### What you are asked to do
Repeat the data that follows, word for word, without the images.

### Records to process
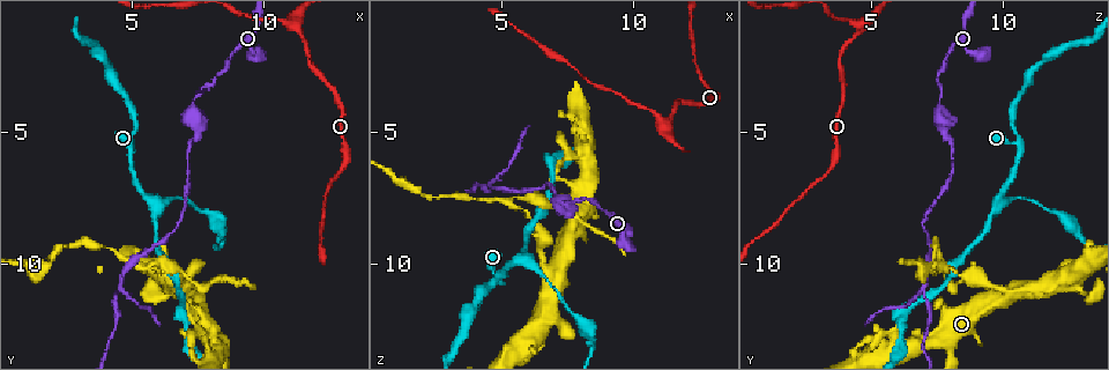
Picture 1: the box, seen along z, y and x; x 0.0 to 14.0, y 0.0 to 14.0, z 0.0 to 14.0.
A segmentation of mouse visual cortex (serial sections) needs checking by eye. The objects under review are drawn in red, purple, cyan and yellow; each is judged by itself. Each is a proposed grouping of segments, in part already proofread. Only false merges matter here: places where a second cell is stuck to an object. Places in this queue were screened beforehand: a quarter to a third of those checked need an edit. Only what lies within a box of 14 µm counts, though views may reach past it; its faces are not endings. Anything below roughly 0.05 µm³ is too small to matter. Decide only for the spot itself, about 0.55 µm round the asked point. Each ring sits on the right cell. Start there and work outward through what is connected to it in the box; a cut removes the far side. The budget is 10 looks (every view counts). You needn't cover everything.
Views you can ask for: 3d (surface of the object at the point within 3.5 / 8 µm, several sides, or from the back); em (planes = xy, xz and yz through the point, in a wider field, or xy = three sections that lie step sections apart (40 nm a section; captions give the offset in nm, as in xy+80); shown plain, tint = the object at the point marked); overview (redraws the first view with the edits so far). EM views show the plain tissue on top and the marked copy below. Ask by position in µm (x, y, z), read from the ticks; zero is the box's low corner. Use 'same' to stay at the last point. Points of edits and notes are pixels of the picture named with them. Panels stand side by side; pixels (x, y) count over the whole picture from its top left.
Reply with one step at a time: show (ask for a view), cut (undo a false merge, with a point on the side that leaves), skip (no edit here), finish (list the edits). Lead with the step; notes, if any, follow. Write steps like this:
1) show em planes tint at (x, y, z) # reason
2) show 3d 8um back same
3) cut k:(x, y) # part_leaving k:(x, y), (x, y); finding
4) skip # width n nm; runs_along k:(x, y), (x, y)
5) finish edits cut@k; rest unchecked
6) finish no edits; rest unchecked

show 3d 3.5um back at (4.8, 5.7, 10.7) # sharp bend

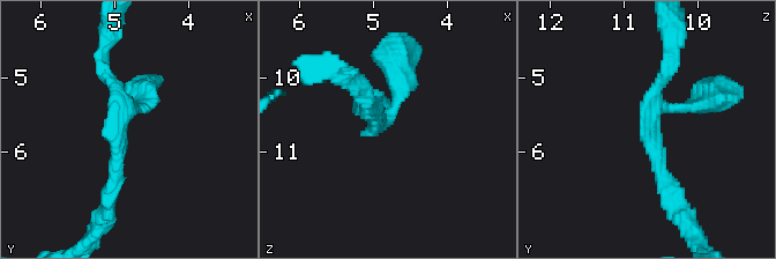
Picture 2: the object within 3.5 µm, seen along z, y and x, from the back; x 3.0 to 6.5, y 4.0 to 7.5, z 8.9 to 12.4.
show em xy step 1 tint at (4.90, 5.65, 10.65) # arms 3; arm_widths 200, 200, 200 nm

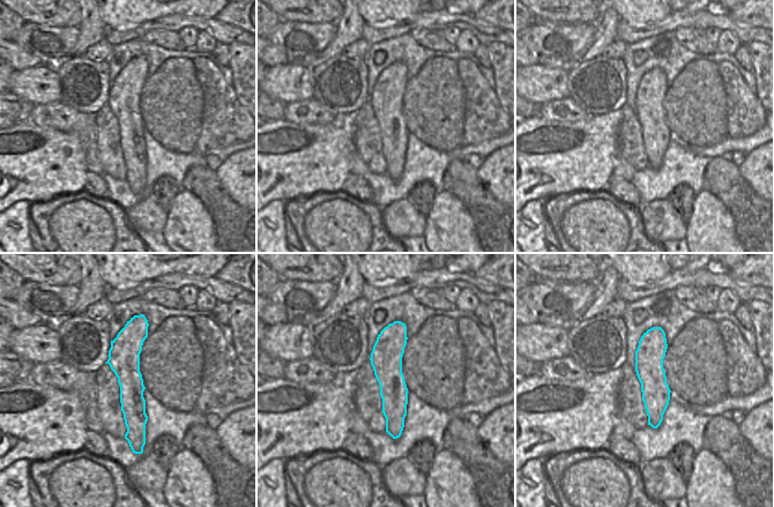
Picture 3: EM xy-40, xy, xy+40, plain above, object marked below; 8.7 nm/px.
skip # runs_along 2:(708, 100), (649, 118), (670, 195); all the same cell

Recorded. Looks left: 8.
show 3d 3.5um at (6.6, 7.4, 10.5) # sudden change in width

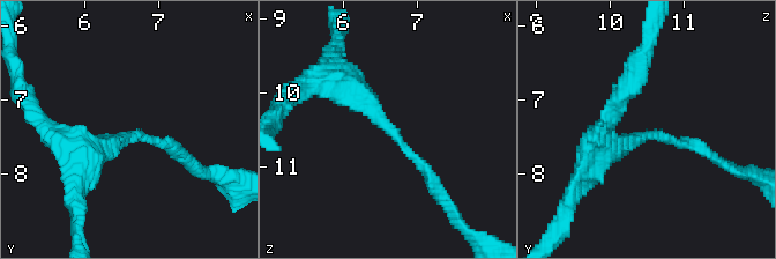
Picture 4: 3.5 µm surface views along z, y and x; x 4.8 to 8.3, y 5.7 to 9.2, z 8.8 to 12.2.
show em xy step 1 tint at (6.55, 7.50, 10.40) # arm_widths 150, 400 nm

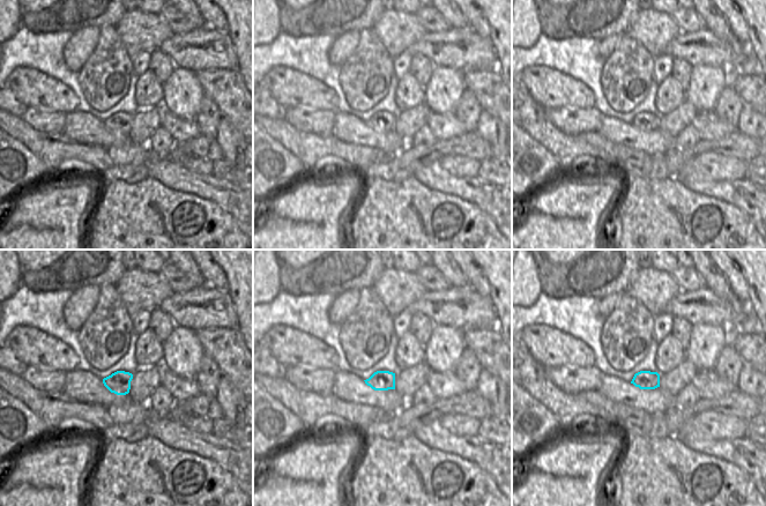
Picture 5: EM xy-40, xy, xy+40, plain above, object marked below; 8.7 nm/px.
show em xy step 2 tint same # cut it another way

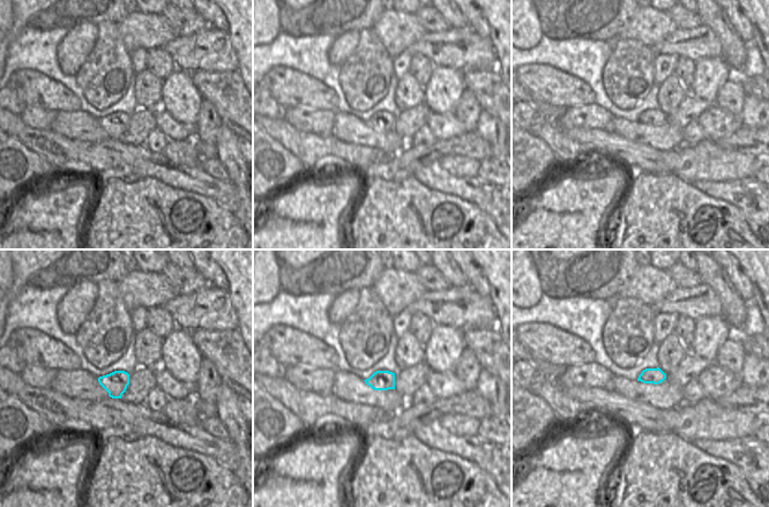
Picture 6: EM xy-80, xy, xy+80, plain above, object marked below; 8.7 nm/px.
skip # runs_along 4:(330, 79), (366, 102), (430, 179); all the same cell

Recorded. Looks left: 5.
show 3d 3.5um back at (4.6, 10.8, 6.9) # arms part here

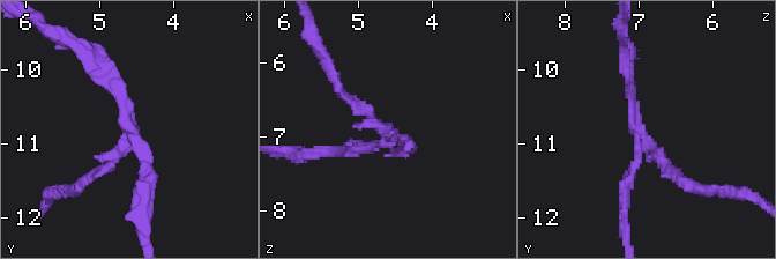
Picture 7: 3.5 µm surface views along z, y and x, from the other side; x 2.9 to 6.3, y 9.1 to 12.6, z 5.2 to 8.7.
show em xy step 1 tint at (4.55, 10.80, 7.05) # arms 3; arm_widths 150, 150, 150 nm; need the tissue

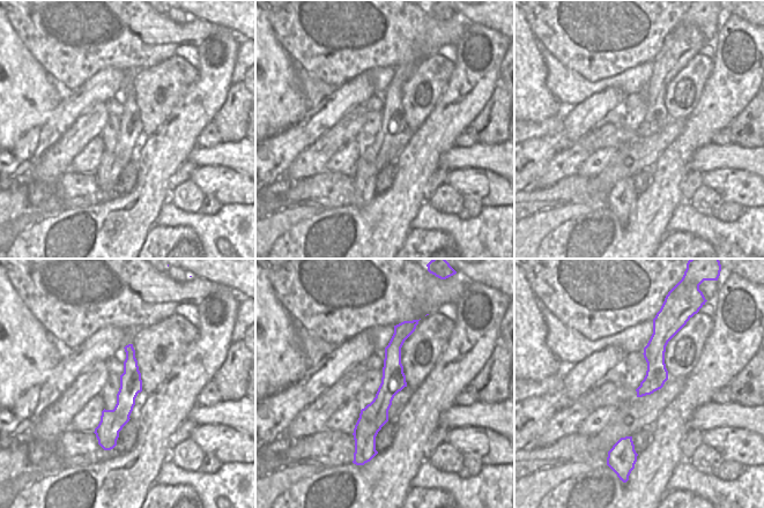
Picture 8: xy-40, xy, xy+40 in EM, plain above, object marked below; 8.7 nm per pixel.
show em xy step 5 tint same

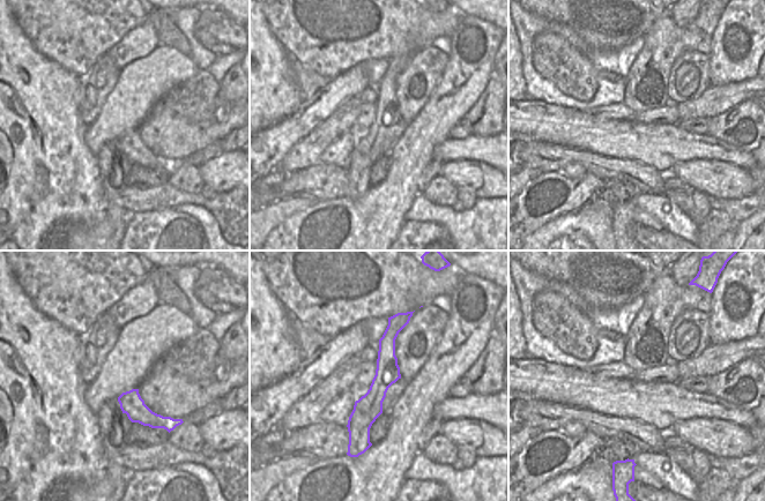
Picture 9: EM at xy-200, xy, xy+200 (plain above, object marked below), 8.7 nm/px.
cut 7:(104, 168) # part_leaving 7:(126, 141), (109, 167), (69, 191); two cells meet here

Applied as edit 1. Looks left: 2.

### Output of the exercise
Picture 1: the box, seen along z, y and x; x 0.0 to 14.0, y 0.0 to 14.0, z 0.0 to 14.0.
A segmentation of mouse visual cortex (serial sections) needs checking by eye. The objects under review are drawn in red, purple, cyan and yellow; each is judged by itself. Each is a proposed grouping of segments, in part already proofread. Only false merges matter here: places where a second cell is stuck to an object. Places in this queue were screened beforehand: a quarter to a third of those checked need an edit. Only what lies within a box of 14 µm counts, though views may reach past it; its faces are not endings. Anything below roughly 0.05 µm³ is too small to matter. Decide only for the spot itself, about 0.55 µm round the asked point. Each ring sits on the right cell. Start there and work outward through what is connected to it in the box; a cut removes the far side. The budget is 10 looks (every view counts). You needn't cover everything.
Views you can ask for: 3d (surface of the object at the point within 3.5 / 8 µm, several sides, or from the back); em (planes = xy, xz and yz through the point, in a wider field, or xy = three sections that lie step sections apart (40 nm a section; captions give the offset in nm, as in xy+80); shown plain, tint = the object at the point marked); overview (redraws the first view with the edits so far). EM views show the plain tissue on top and the marked copy below. Ask by position in µm (x, y, z), read from the ticks; zero is the box's low corner. Use 'same' to stay at the last point. Points of edits and notes are pixels of the picture named with them. Panels stand side by side; pixels (x, y) count over the whole picture from its top left.
Reply with one step at a time: show (ask for a view), cut (undo a false merge, with a point on the side that leaves), skip (no edit here), finish (list the edits). Lead with the step; notes, if any, follow. Write steps like this:
1) show em planes tint at (x, y, z) # reason
2) show 3d 8um back same
3) cut k:(x, y) # part_leaving k:(x, y), (x, y); finding
4) skip # width n nm; runs_along k:(x, y), (x, y)
5) finish edits cut@k; rest unchecked
6) finish no edits; rest unchecked

show 3d 3.5um back at (4.8, 5.7, 10.7) # sharp bend

Picture 2: the object within 3.5 µm, seen along z, y and x, from the back; x 3.0 to 6.5, y 4.0 to 7.5, z 8.9 to 12.4.
show em xy step 1 tint at (4.90, 5.65, 10.65) # arms 3; arm_widths 200, 200, 200 nm

Picture 3: EM xy-40, xy, xy+40, plain above, object marked below; 8.7 nm/px.
skip # runs_along 2:(708, 100), (649, 118), (670, 195); all the same cell

Recorded. Looks left: 8.
show 3d 3.5um at (6.6, 7.4, 10.5) # sudden change in width

Picture 4: 3.5 µm surface views along z, y and x; x 4.8 to 8.3, y 5.7 to 9.2, z 8.8 to 12.2.
show em xy step 1 tint at (6.55, 7.50, 10.40) # arm_widths 150, 400 nm

Picture 5: EM xy-40, xy, xy+40, plain above, object marked below; 8.7 nm/px.
show em xy step 2 tint same # cut it another way

Picture 6: EM xy-80, xy, xy+80, plain above, object marked below; 8.7 nm/px.
skip # runs_along 4:(330, 79), (366, 102), (430, 179); all the same cell

Recorded. Looks left: 5.
show 3d 3.5um back at (4.6, 10.8, 6.9) # arms part here

Picture 7: 3.5 µm surface views along z, y and x, from the other side; x 2.9 to 6.3, y 9.1 to 12.6, z 5.2 to 8.7.
show em xy step 1 tint at (4.55, 10.80, 7.05) # arms 3; arm_widths 150, 150, 150 nm; need the tissue

Picture 8: xy-40, xy, xy+40 in EM, plain above, object marked below; 8.7 nm per pixel.
show em xy step 5 tint same

Picture 9: EM at xy-200, xy, xy+200 (plain above, object marked below), 8.7 nm/px.
cut 7:(104, 168) # part_leaving 7:(126, 141), (109, 167), (69, 191); two cells meet here

Applied as edit 1. Looks left: 2.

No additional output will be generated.